A 30 dB attenuator will reduce the same 100-milliwatt signal by a factor of 1,000 and produce an output of 0.1 milliwatt. When an attenuator of the required size is not available, attenuators of several smaller sizes may be added directly together to reach the desired amount of attenuation. A 10 dB attenuator and a 20 dB attenuator add directly to equal 30 dB of attenuation. The same relationship exists with amplifier stages as well. If an amplifier has two stages rated at 10 dB each, the total amplifier gain will be 20 dB.
When you speak of the dB level of a signal, you are really speaking of a logarithmic comparison between the input and output signals. The input signal is normally used as the reference level. However, the application sometimes requires the use of a standard reference signal. The most widely used reference level is a 1-milliwatt signal. The standard decibel abbreviation of dB is changed to dBm to indicate the use of the 1-milliwatt standard reference. Thus, a signal level of +3 dBm is 3 dB above 1 milliwatt, and a signal level of - 3 dBm is 3 dB below 1 milliwatt. Whether using dB or dBm, a plus (+) sign (or no sign at all) indicates the output signal is larger than the reference; a minus ( - ) sign indicates the output signal is less than the reference.
The student of electronics will encounter the dBm system of measurement most often as a figure indicating the receiver sensitivity of radar or communications equipment. Typically, a radar receiver will be rated at approximately - 107 dBm, which means the receiver will detect a signal 107 dB below 1 milliwatt.
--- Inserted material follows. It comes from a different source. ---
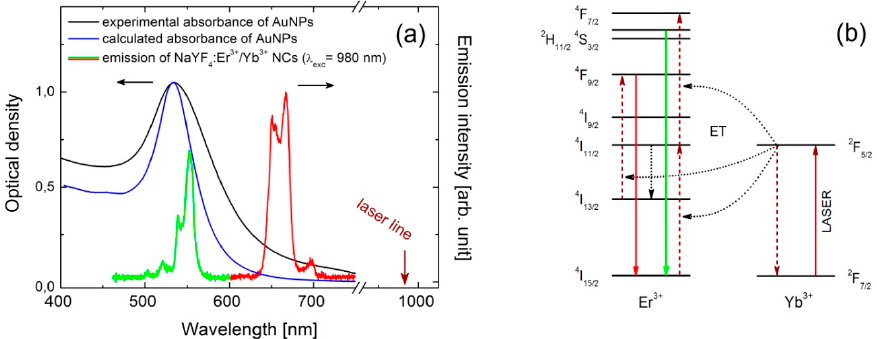
Figure 1. Experimental (black curve) and theoretical (blue curve) absorbance spectra of the colloidal AuNPs together with emission spectrum of the single NC (green/red curve) under 980 nm laser diode excitation ( a ). Energy diagram of the up-conversion transitions observed in the Er 3+ /Yb 3+ system ( b ).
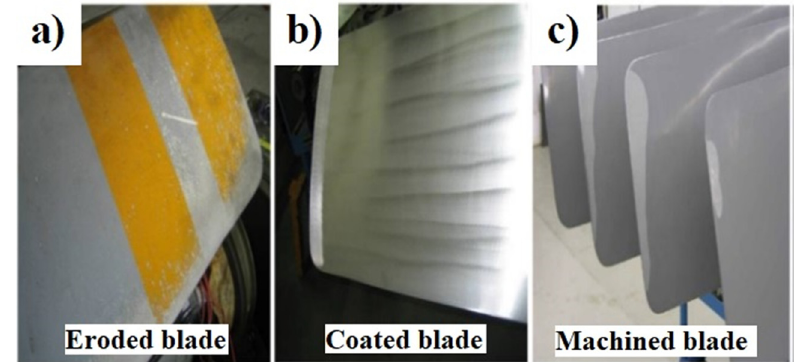
Figure 26: Restoration technique of Al alloy blades by CSA [ 81 ]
The importance of understanding the decibel system of measurement can easily be seen in the case of receiver-sensitivity measurements. At first glance a loss of 3 dBm from a number as large as - 107 dBm seems insignificant; however, it becomes extremely important when the number indicates receiver sensitivity in the decibel system. When the sensitivity falls to - 104 dBm, the receiver will only detect a signal that is twice as large as a signal at - 107 dBm.